For the purpose of legal proceedings initiated before a
competent court subsequent to the order of an Executive Magistrate
under Sections 145/146 of the Code of Criminal Procedure, the law as
to the effect of the order of the Magistrate may be summarized as
under:-

(1) The words ‘competent court’ as used in sub-section (1) of
Section 146 of the code do not necessarily mean a civil court
only. A competent court is one which has the jurisdictional
competence to determine the question of title or the rights of
the parties with regard to the entitlement as to possession over
the property forming subject matter of proceedings before the
Executive Magistrate;

(2) A party unsuccessful in an order under Section 145(1) would
initiate proceedings in a competent court to establish its
entitlement to possession over the disputed property against the
successful party. Ordinarily, a relief of recovery of possession
would be appropriate to be sought for. In legal proceedings
initiated before a competent court consequent upon attachment
under Section 146(1) of the Code it is not necessary to seek
relief of recovery of possession. As the property is held custodia
legis by the Magistrate for and on behalf of the party who would
ultimately succeed from the court it would suffice if only
determination of the rights with regard to the entitlement to the
possession is sought for. Such a suit shall not be bad for not
asking for the relief of possession.

(3) A decision by a criminal court does not bind the civil court while
a decision by the civil court binds the criminal court. An order
passed by the Executive Magistrate in proceedings under
Sections 145/146 of the Code is an order by a criminal court
and that too based on a summary enquiry. The order is entitled
to respect and weight before the competent court at the
interlocutory stage. At the stage of final adjudication of rights,
which would be on the evidence adduced before the court, the
order of the Magistrate is only one out of several pieces of
evidence.

(4) The Court will be loath to issue an order of interim injunction or
to order an interim arrangement inconsistent with the one made
by the Executive Magistrate.

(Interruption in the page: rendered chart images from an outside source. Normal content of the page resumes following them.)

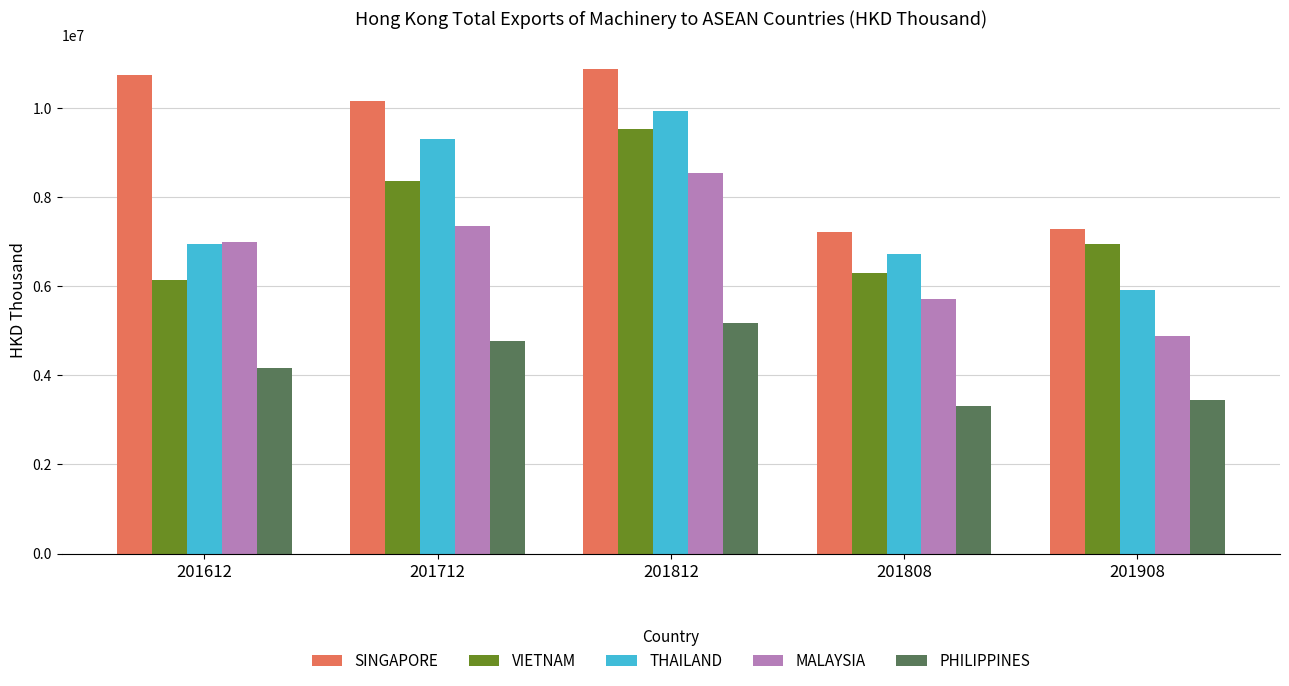

Reading left to right, list all the values displayed in this chart.

SINGAPORE: 10749283.7	10167403.1	10865214.2	7222109.1	7277909.0
VIETNAM: 6144411.1	8363956.5	9532948.7	6302850.0	6951759.4
THAILAND: 6951125.7	9299182.4	9941951.0	6712086.9	5916272.7
MALAYSIA: 6991557.1	7355613.4	8537535.3	5720117.7	4886909.5
PHILIPPINES: 4165520.2	4776990.8	5180120.7	3307020.6	3447820.0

However, to say so is merely
stating a rule of caution or restraint, on exercise of discretion by
Court, dictated by prudence and regard for the urgent/emergent
executive orders made within jurisdiction by their makers; and
certainly not a tab on power of Court. The Court does have
jurisdiction to make an interim order including an order of ad-
interim injunction inconsistent with the order of the Executive
Magistrate. The jurisdiction is there but the same shall be
exercised not as a rule but as an exception. Even at the stage
of passing an ad-interim order the party unsuccessful before the
Executive Magistrate may on material placed before the Court
succeed in making out a strong prima facie case demonstrating
the findings of the Executive Magistrate to be without
jurisdiction, palpably wrong or self-inconsistent in which or the
like cases the Court may, after recording its reasons and
satisfaction, make an order inconsistent with, or in departure
from, the one made by the Executive Magistrate. The order of
the court final or interlocutory, would have the effect of
declaring one of the parties entitled to possession and evicting
therefrom the party successful before the Executive Magistrate
within the meaning of sub-section (6) of Section 145.

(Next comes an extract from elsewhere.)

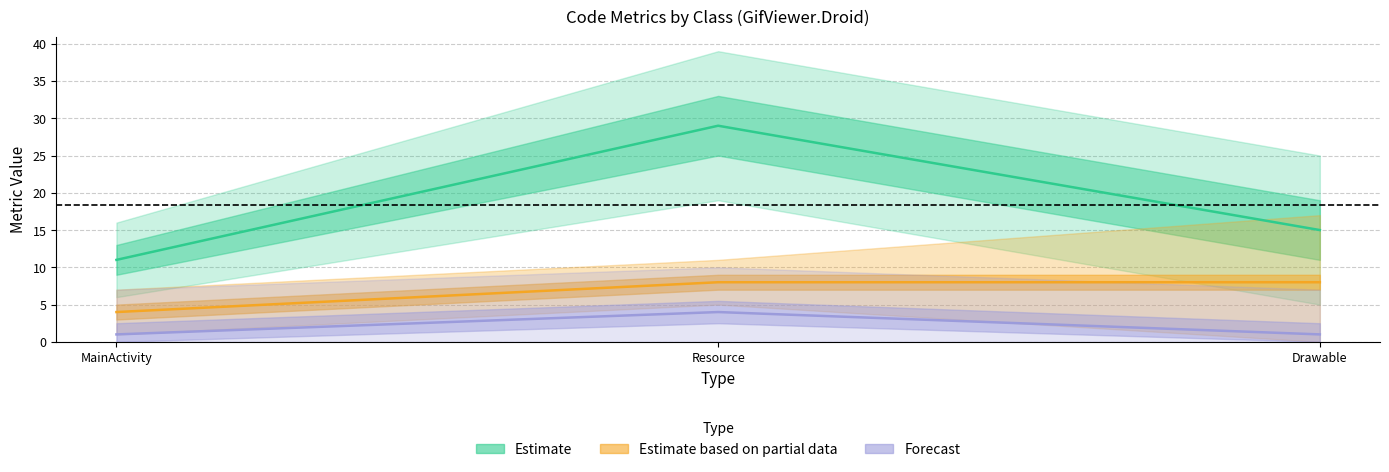

Which category has the lowest value in the NOPM series?

MainActivity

In the present case, the trial Court has felt strongly against the
police action taken under Section 145(1) of the Code. This can clearly
be inferred from the observations contained in the order of the learned
Civil Judge. The plaintiff-respondent herein was not allowed in spite
of her efforts to participate in the proceedings under Section 145.
The party proceeded against by the Executive Magistrate was not
interested in contesting the proceedings. The first Appellate Court has
not recorded any disagreement with the observations made by the
learned Civil Judge but has proceeded on a different reasoning which
reasoning has been found to be erroneous by the High Court. The
High Court has agreed with the view taken by the learned Civil Judge.
We do not think that any case for interference with the order of the
High Court is made out.

The appeal is dismissed. No order as to the costs.